__Exercise prompt__:
How do the lines below between the ones holding "153.75 102.25 -90))" and "(at 151.25 85))", inclusive, read? Give them again exactly, with no other lines.

(Circuit design data)
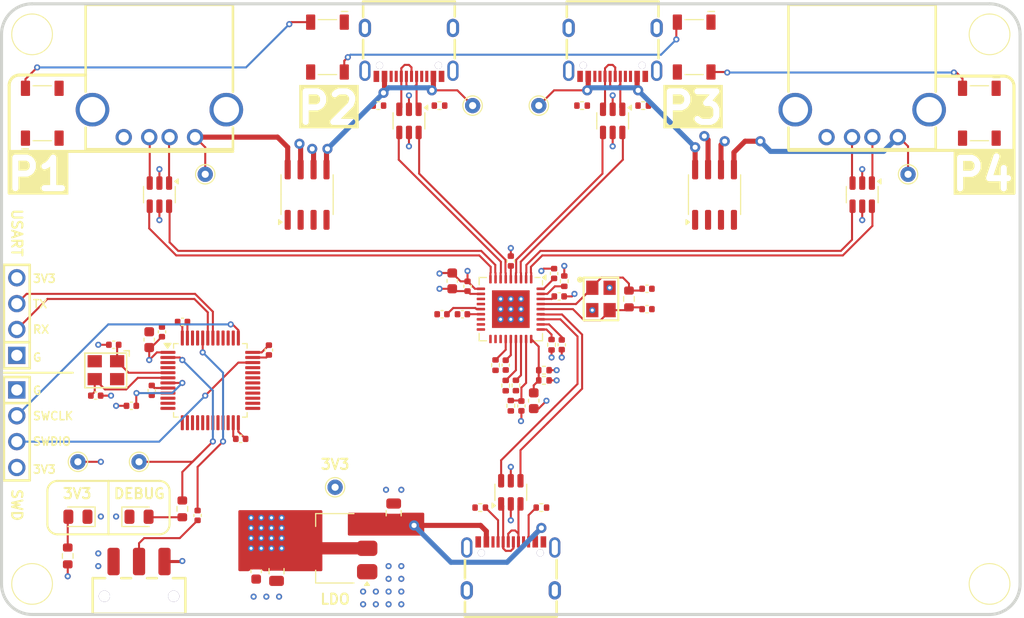
<source format=kicad_pcb>
(kicad_pcb
	(version 20241229)
	(generator "pcbnew")
	(generator_version "9.0")
	(general
		(thickness 1.6)
		(legacy_teardrops no)
	)
	(paper "A4")
	(layers
		(0 "F.Cu" signal)
		(4 "In1.Cu" signal)
		(6 "In2.Cu" signal)
		(2 "B.Cu" signal)
		(9 "F.Adhes" user "F.Adhesive")
		(11 "B.Adhes" user "B.Adhesive")
		(13 "F.Paste" user)
		(15 "B.Paste" user)
		(5 "F.SilkS" user "F.Silkscreen")
		(7 "B.SilkS" user "B.Silkscreen")
		(1 "F.Mask" user)
		(3 "B.Mask" user)
		(17 "Dwgs.User" user "User.Drawings")
		(19 "Cmts.User" user "User.Comments")
		(21 "Eco1.User" user "User.Eco1")
		(23 "Eco2.User" user "User.Eco2")
		(25 "Edge.Cuts" user)
		(27 "Margin" user)
		(31 "F.CrtYd" user "F.Courtyard")
		(29 "B.CrtYd" user "B.Courtyard")
		(35 "F.Fab" user)
		(33 "B.Fab" user)
		(39 "User.1" user)
		(41 "User.2" user)
		(43 "User.3" user)
		(45 "User.4" user)
	)
	(setup
		(stackup
			(layer "F.SilkS"
				(type "Top Silk Screen")
			)
			(layer "F.Paste"
				(type "Top Solder Paste")
			)
			(layer "F.Mask"
				(type "Top Solder Mask")
				(thickness 0.01)
			)
			(layer "F.Cu"
				(type "copper")
				(thickness 0.035)
			)
			(layer "dielectric 1"
				(type "prepreg")
				(thickness 0.1)
				(material "FR4")
				(epsilon_r 4.5)
				(loss_tangent 0.02)
			)
			(layer "In1.Cu"
				(type "copper")
				(thickness 0.035)
			)
			(layer "dielectric 2"
				(type "core")
				(thickness 1.24)
				(material "FR4")
				(epsilon_r 4.5)
				(loss_tangent 0.02)
			)
			(layer "In2.Cu"
				(type "copper")
				(thickness 0.035)
			)
			(layer "dielectric 3"
				(type "prepreg")
				(thickness 0.1)
				(material "FR4")
				(epsilon_r 4.5)
				(loss_tangent 0.02)
			)
			(layer "B.Cu"
				(type "copper")
				(thickness 0.035)
			)
			(layer "B.Mask"
				(type "Bottom Solder Mask")
				(thickness 0.01)
			)
			(layer "B.Paste"
				(type "Bottom Solder Paste")
			)
			(layer "B.SilkS"
				(type "Bottom Silk Screen")
			)
			(copper_finish "None")
			(dielectric_constraints no)
		)
		(pad_to_mask_clearance 0)
		(allow_soldermask_bridges_in_footprints no)
		(tenting front back)
		(aux_axis_origin 148.5 105)
		(grid_origin 148.5 105)
		(pcbplotparams
			(layerselection 0x00000000_00000000_55555555_5755f5ff)
			(plot_on_all_layers_selection 0x00000000_00000000_00000000_00000000)
			(disableapertmacros no)
			(usegerberextensions no)
			(usegerberattributes yes)
			(usegerberadvancedattributes yes)
			(creategerberjobfile yes)
			(dashed_line_dash_ratio 12.000000)
			(dashed_line_gap_ratio 3.000000)
			(svgprecision 4)
			(plotframeref no)
			(mode 1)
			(useauxorigin no)
			(hpglpennumber 1)
			(hpglpenspeed 20)
			(hpglpendiameter 15.000000)
			(pdf_front_fp_property_popups yes)
			(pdf_back_fp_property_popups yes)
			(pdf_metadata yes)
			(pdf_single_document no)
			(dxfpolygonmode yes)
			(dxfimperialunits yes)
			(dxfusepcbnewfont yes)
			(psnegative no)
			(psa4output no)
			(plot_black_and_white yes)
			(sketchpadsonfab no)
			(plotpadnumbers no)
			(hidednponfab no)
			(sketchdnponfab yes)
			(crossoutdnponfab yes)
			(subtractmaskfromsilk no)
			(outputformat 1)
			(mirror no)
			(drillshape 1)
			(scaleselection 1)
			(outputdirectory "")
		)
	)
	(net 0 "")
	(net 1 "+3V3")
	(net 2 "GND")
	(net 3 "Net-(U1-XTALOUT)")
	(net 4 "Net-(U1-VBUS_DET)")
	(net 5 "Net-(U1-PLLFILT)")
	(net 6 "Net-(U1-XTALIN{slash}CLKIN)")
	(net 7 "Net-(U1-CRFILT)")
	(net 8 "VBUS")
	(net 9 "Net-(U1-RESET_N)")
	(net 10 "/NRST")
	(net 11 "/HSE_IN")
	(net 12 "/HSE_OUT")
	(net 13 "/PWR_LED")
	(net 14 "/DEBUG_LED")
	(net 15 "/LED_DATA")
	(net 16 "Net-(D3-DOUT)")
	(net 17 "Net-(D4-DOUT)")
	(net 18 "Net-(D5-DOUT)")
	(net 19 "unconnected-(D6-DOUT-Pad2)")
	(net 20 "Net-(J1-D--PadA7)")
	(net 21 "Net-(J1-D+-PadA6)")
	(net 22 "Net-(J1-CC2)")
	(net 23 "unconnected-(J1-SBU1-PadA8)")
	(net 24 "unconnected-(J1-SBU2-PadB8)")
	(net 25 "Net-(J1-CC1)")
	(net 26 "Net-(J2-D--PadA7)")
	(net 27 "Net-(J2-D+-PadA6)")
	(net 28 "Net-(J2-CC2)")
	(net 29 "Net-(J2-CC1)")
	(net 30 "VBUS_1")
	(net 31 "unconnected-(J2-SBU1-PadA8)")
	(net 32 "unconnected-(J2-SBU2-PadB8)")
	(net 33 "Net-(J3-CC1)")
	(net 34 "unconnected-(J3-SBU2-PadB8)")
	(net 35 "Net-(J3-CC2)")
	(net 36 "Net-(J3-D--PadA7)")
	(net 37 "VBUS_2")
	(net 38 "unconnected-(J3-SBU1-PadA8)")
	(net 39 "Net-(J3-D+-PadA6)")
	(net 40 "Net-(J4-D+)")
	(net 41 "VBUS_3")
	(net 42 "Net-(J4-D-)")
	(net 43 "Net-(J5-D+)")
	(net 44 "VBUS_4")
	(net 45 "Net-(J5-D-)")
	(net 46 "/USART_TX")
	(net 47 "/USART_RX")
	(net 48 "/SWCLK")
	(net 49 "/SWDIO")
	(net 50 "Net-(U1-HS_IND{slash}CFG_SEL1)")
	(net 51 "Net-(U1-RBIAS)")
	(net 52 "Net-(U1-SUSP_IND{slash}LOCAL_PWR{slash}NON_REM0)")
	(net 53 "Net-(U1-SDA{slash}SMBDATA{slash}NON_REM1)")
	(net 54 "Net-(U1-SCL{slash}SMBCLK{slash}CFG_SEL0)")
	(net 55 "/SW_BOOT0")
	(net 56 "/BOOT0")
	(net 57 "/DEBUG")
	(net 58 "/DOWN_3_D+")
	(net 59 "/EN2")
	(net 60 "/DOWN_4_D+")
	(net 61 "/DOWN_2_D-")
	(net 62 "/UP_D+")
	(net 63 "/DOWN_4_D-")
	(net 64 "/DOWN_1_D+")
	(net 65 "/OCS_N3")
	(net 66 "/DOWN_1_D-")
	(net 67 "/OCS_N4")
	(net 68 "/EN3")
	(net 69 "/UP_D-")
	(net 70 "/OCS_N2")
	(net 71 "/DOWN_3_D-")
	(net 72 "/EN1")
	(net 73 "/DOWN_2_D+")
	(net 74 "/OCS_N1")
	(net 75 "/EN4")
	(net 76 "unconnected-(U10-PA10-Pad31)")
	(net 77 "unconnected-(U10-PA2-Pad12)")
	(net 78 "unconnected-(U10-PC15-Pad4)")
	(net 79 "unconnected-(U10-PB2-Pad20)")
	(net 80 "unconnected-(U10-PB3-Pad39)")
	(net 81 "unconnected-(U10-PA8-Pad29)")
	(net 82 "unconnected-(U10-PA5-Pad15)")
	(net 83 "unconnected-(U10-PA3-Pad13)")
	(net 84 "unconnected-(U10-PA9-Pad30)")
	(net 85 "unconnected-(U10-PB0-Pad18)")
	(net 86 "unconnected-(U10-PA0-Pad10)")
	(net 87 "unconnected-(U10-PA1-Pad11)")
	(net 88 "unconnected-(U10-PA12-Pad33)")
	(net 89 "unconnected-(U10-PA4-Pad14)")
	(net 90 "unconnected-(U10-PB5-Pad41)")
	(net 91 "unconnected-(U10-PC14-Pad3)")
	(net 92 "unconnected-(U10-PB1-Pad19)")
	(net 93 "unconnected-(U10-PB4-Pad40)")
	(net 94 "unconnected-(U10-PA11-Pad32)")
	(net 95 "unconnected-(U10-PA15-Pad38)")
	(net 96 "unconnected-(U10-PA6-Pad16)")
	(footprint "Resistor_SMD:R_0603_1608Metric" (layer "F.Cu") (at 160.1 104 90))
	(footprint "libs:USB-A-TH_USB-231-ARY" (layer "F.Cu") (at 114 86.75 180))
	(footprint "Resistor_SMD:R_0402_1005Metric" (layer "F.Cu") (at 153.75 102.25 -90))
	(footprint "Capacitor_SMD:C_0603_1608Metric" (layer "F.Cu") (at 113 108 90))
	(footprint "Capacitor_SMD:C_0402_1005Metric" (layer "F.Cu") (at 116.27 106.25))
	(footprint "TestPoint:TestPoint_THTPad_D1.5mm_Drill0.7mm" (layer "F.Cu") (at 151.25 85))
	(footprint "Capacitor_SMD:C_0603_1608Metric" (layer "F.Cu") (at 123.5 130.75 -90))
	(footprint "Capacitor_SMD:C_0402_1005Metric" (layer "F.Cu") (at 117.75 125.27 90))
	(footprint "LED_SMD:LED_WS2812B_PLCC4_5.0x5.0mm_P3.2mm" (layer "F.Cu") (at 102.5 85.75 -90))
	(footprint "MountingHole:MountingHole_2.2mm_M2" (layer "F.Cu") (at 195.5 78))
	(footprint "Capacitor_SMD:C_0402_1005Metric" (layer "F.Cu") (at 152.75 101.5 90))
	(footprint "MountingHole:MountingHole_2.2mm_M2" (layer "F.Cu") (at 101.5 132))
	(footprint "Package_SO:SOIC-8_3.9x4.9mm_P1.27mm" (layer "F.Cu") (at 168.5 93.75 90))
	(footprint "Capacitor_SMD:C_0402_1005Metric" (layer "F.Cu") (at 149.54 114.51 -90))
	(footprint "TestPoint:TestPoint_THTPad_D1.5mm_Drill0.7mm" (layer "F.Cu") (at 131.25 122.5))
	(footprint "Capacitor_SMD:C_0402_1005Metric" (layer "F.Cu") (at 148.5 100.27 90))
	(footprint "Resistor_SMD:R_0603_1608Metric" (layer "F.Cu") (at 105 129.25 90))
	(footprint "Resistor_SMD:R_0402_1005Metric" (layer "F.Cu") (at 151.75 111 180))
	(footprint "Package_QFP:LQFP-48_7x7mm_P0.5mm" (layer "F.Cu") (at 119 112))
	(footprint "Resistor_SMD:R_0402_1005Metric" (layer "F.Cu") (at 151.75 112))
	(footprint "libs:CRYSTAL-SMD_4P-L3.2-W2.5-BL_SIT8008BI" (layer "F.Cu") (at 157.35 104 -90))
	(footprint "Capacitor_SMD:C_0402_1005Metric" (layer "F.Cu") (at 161.87 105))
	(footprint "Resistor_SMD:R_0402_1005Metric" (layer "F.Cu") (at 152.5 108.5 90))
	(footprint "libs:USB-C-SMD_TYPE-C-6PIN-2MD-073" (layer "F.Cu") (at 158.5 79.75 180))
	(footprint "Capacitor_SMD:C_0402_1005Metric" (layer "F.Cu") (at 109.52 108.5 180))
	(footprint "Package_DFN_QFN:QFN-36-1EP_6x6mm_P0.5mm_EP3.7x3.7mm" (layer "F.Cu") (at 148.5 105 -90))
	(footprint "Capacitor_SMD:C_0402_1005Metric" (layer "F.Cu") (at 148 110.5 -90))
	(footprint "Capacitor_SMD:C_0402_1005Metric" (layer "F.Cu") (at 124.75 109.02 -90))
	(footprint "libs:USB-C-SMD_TYPE-C-6PIN-2MD-073" (layer "F.Cu") (at 138.5 79.75 180))
	(footprint "Capacitor_SMD:C_0402_1005Metric" (layer "F.Cu") (at 107.75 113.5))
	(footprint "Capacitor_SMD:C_0805_2012Metric" (layer "F.Cu") (at 137 125.05 90))
	(footprint "Capacitor_SMD:C_0402_1005Metric" (layer "F.Cu") (at 121.98 117.75 180))
	(footprint "Capacitor_SMD:C_0402_1005Metric" (layer "F.Cu") (at 143.75 105.5 180))
	(footprint "Capacitor_SMD:C_0603_1608Metric" (layer "F.Cu") (at 150.75 114 -90))
	(footprint "Resistor_SMD:R_0402_1005Metric" (layer "F.Cu") (at 147 110.5 90))
	(footprint "Resistor_SMD:R_0402_1005Metric" (layer "F.Cu") (at 148.5 114.49 -90))
	(footprint "libs:HDR-TH_4P-P2.54-V-M"
		(layer "F.Cu")
		(uuid "820c53f7-a4a6-460f-b0c5-93109dbba68e")
		(at 100 105.73 90)
		(property "Reference" "J7"
			(at 0 -4 90)
			(layer "F.SilkS")
			(hide yes)
			(uuid "3252a527-8168-4eec-88c0-29093c0673a7")
			(effects
				(font
					(size 1 1)
					(thickness 0.15)
				)
			)
		)
		(property "Value" "Conn_01x04_Pin"
			(at 0 4 90)
			(layer "F.Fab")
			(hide yes)
			(uuid "9a1996be-4729-4456-8661-af3c06819ec9")
			(effects
				(font
					(size 1 1)
					(thickness 0.15)
				)
			)
		)
		(property "Datasheet" "~"
			(at 0 0 90)
			(layer "F.Fab")
			(hide yes)
			(uuid "85f271c3-72f8-423b-be07-0d520707f732")
			(effects
				(font
					(size 1.27 1.27)
					(thickness 0.15)
				)
			)
		)
		(property "Description" "Generic connector, single row, 01x04, script generated"
			(at 0 0 90)
			(layer "F.Fab")
			(hide yes)
			(uuid "d72003aa-fb65-42b9-92b1-c02329519113")
			(effects
				(font
					(size 1.27 1.27)
					(thickness 0.15)
				)
			)
		)
		(property "LCSC" "C2691448"
			(at 0 0 90)
			(unlocked yes)
			(layer "F.Fab")
			(hide yes)
			(uuid "99b5299b-6210-4d14-bd20-ccc24463fbb9")
			(effects
				(font
					(size 1 1)
					(thickness 0.15)
				)
			)
		)
		(property ki_fp_filters "Connector*:*_1x??_*")
		(path "/e24a876a-49a2-4edb-b933-d5dd46c06f10")
		(sheetname "/")
		(sheetfile "usb_hub.kicad_sch")
		(attr through_hole)
		(fp_line
			(start 5.08 -1.27)
			(end 5.08 1.27)
			(stroke
				(width 0.25)
				(type solid)
			)
			(layer "F.SilkS")
			(uuid "dbec9c5e-df06-496d-b2b4-40bd25e7387b")
		)
		(fp_line
			(start -2.52 -1.27)
			(end 5.08 -1.27)
			(stroke
				(width 0.25)
				(type solid)
			)
			(layer "F.SilkS")
			(uuid "2f0228b5-2b79-4990-b479-001d9dec71eb")
		)
		(fp_line
			(start -2.52 -1.27)
			(end -2.52 1.27)
			(stroke
				(width 0.25)
				(type solid)
			)
			(layer "F.SilkS")
			(uuid "1c2f22b5-966a-4254-b1a7-a2a6f9bb8b0b")
		)
		(fp_line
			(start -5.08 -1.27)
			(end -2.52 -1.27)
			(stroke
				(width 0.25)
				(type solid)
			)
			(layer "F.SilkS")
			(uuid "f4d6036c-dee4-42cd-bd9e-78220885c629")
		)
		(fp_line
			(start 5.08 1.27)
			(end -5.08 1.27)
			(stroke
				(width 0.25)
				(type solid)
			)
			(layer "F.SilkS")
			(uuid "83d644e0-5d36-4cbd-b07f-1cf32b70904f")
		)
		(fp_line
			(start -5.08 1.27)
			(end -5.08 -1.27)
			(stroke
				(width 0.25)
				(type solid)
			)
			(layer "F.SilkS")
			(uuid "c4e739ec-4d4e-45fe-8ffa-399b12370021")
		)
		(fp_circle
			(center -5.08 1.25)
			(end -5.05 1.25)
			(stroke
				(width 0.06)
				(type solid)
			)
			(fill no)
			(layer "F.Fab")
			(uuid "ed94aaf5-79ef-461a-a767-fd8377547bdc")
		)
		(fp_text user "${REFERENCE}"
			(at 0 0 90)
			(layer "F.Fab")
			(uuid "62c88ccf-67de-4a96-a311-78108dcae5e5")
			(effects
				(font
					(size 1 1)
					(thickness 0.15)
				)
			)
		)
		(pad "1" thru_hole rect
			(at -3.81 0 90)
			(size 1.7 1.7)
			(drill 1.100023)
			(layers "*.Cu" "*.Mask")
			(remove_unused_layers no)
			(net 2 "GND")
			(pinfunction "Pin_1")
			(pintype "passive")
			(uuid "f0cd4728-9d52-4237-823b-e8699a119059")
		)
		(pad "2" thru_hole circle
			(at -1.27 0 90)
			(size 1.7 1.7)
... [286510 chars truncated]
</source>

__Answer to this task__:
	(footprint "Resistor_SMD:R_0402_1005Metric" (layer "F.Cu") (at 153.75 102.25 -90))
	(footprint "Capacitor_SMD:C_0603_1608Metric" (layer "F.Cu") (at 113 108 90))
	(footprint "Capacitor_SMD:C_0402_1005Metric" (layer "F.Cu") (at 116.27 106.25))
	(footprint "TestPoint:TestPoint_THTPad_D1.5mm_Drill0.7mm" (layer "F.Cu") (at 151.25 85))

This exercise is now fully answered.